*Dataset section*:
○ ○ ○ ○

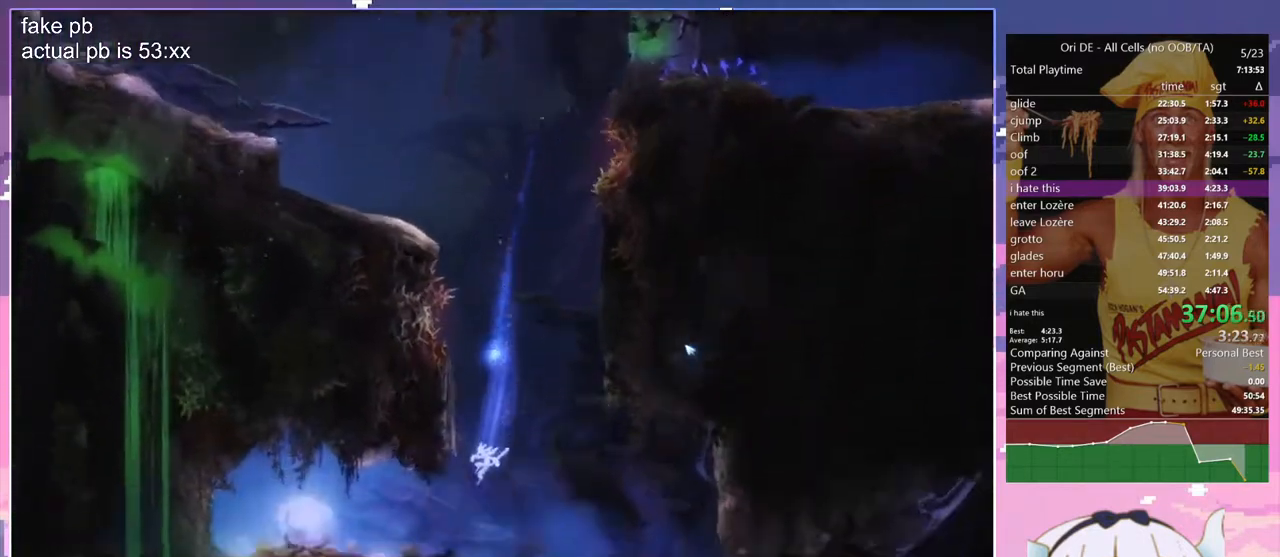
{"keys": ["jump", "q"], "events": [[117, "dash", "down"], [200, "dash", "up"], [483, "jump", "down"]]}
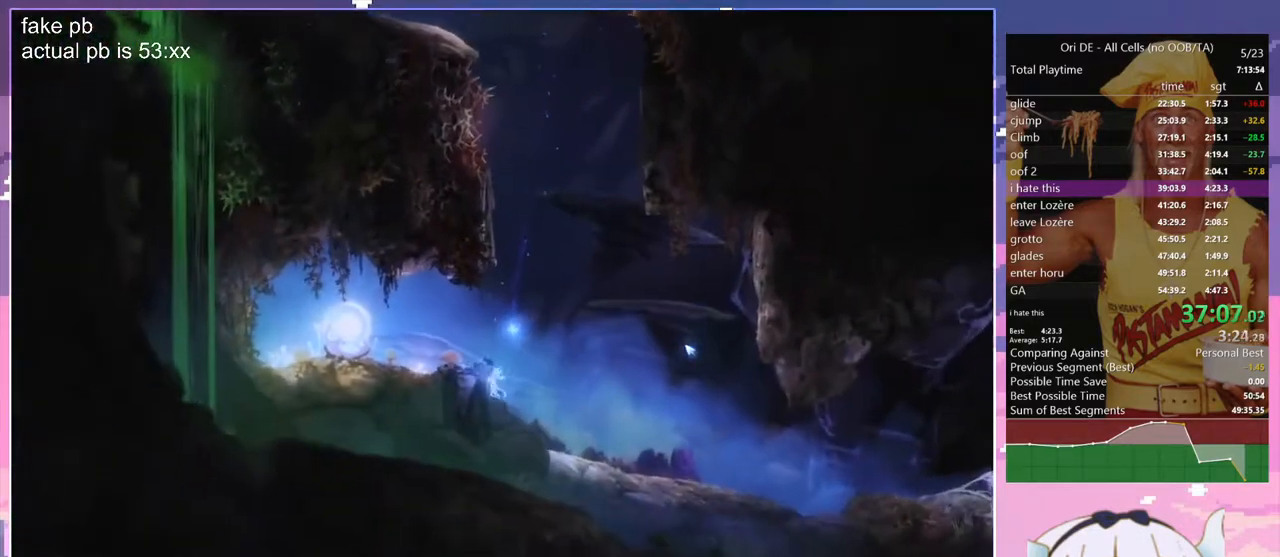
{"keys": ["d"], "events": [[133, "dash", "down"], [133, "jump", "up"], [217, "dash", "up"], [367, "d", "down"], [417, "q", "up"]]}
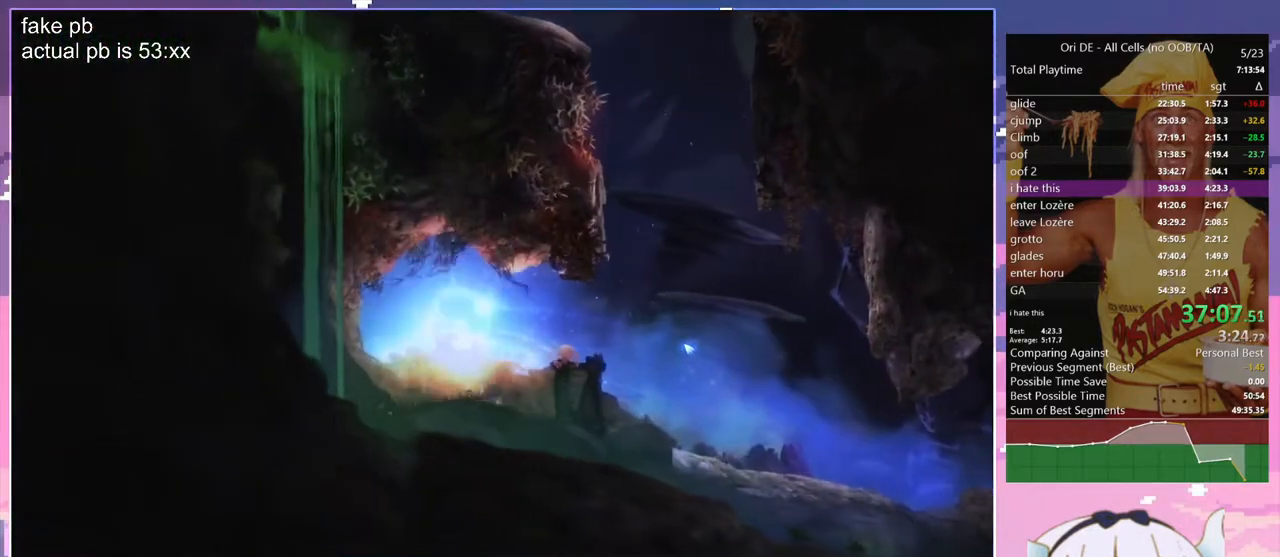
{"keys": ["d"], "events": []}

○ ○ ○ ○

*Exercise goal*: Without the pictures, write out the listing exactly as it appears above.

*Answer for the task*:
{"keys": ["jump", "q"], "events": [[117, "dash", "down"], [200, "dash", "up"], [483, "jump", "down"]]}
{"keys": ["d"], "events": [[133, "dash", "down"], [133, "jump", "up"], [217, "dash", "up"], [367, "d", "down"], [417, "q", "up"]]}
{"keys": ["d"], "events": []}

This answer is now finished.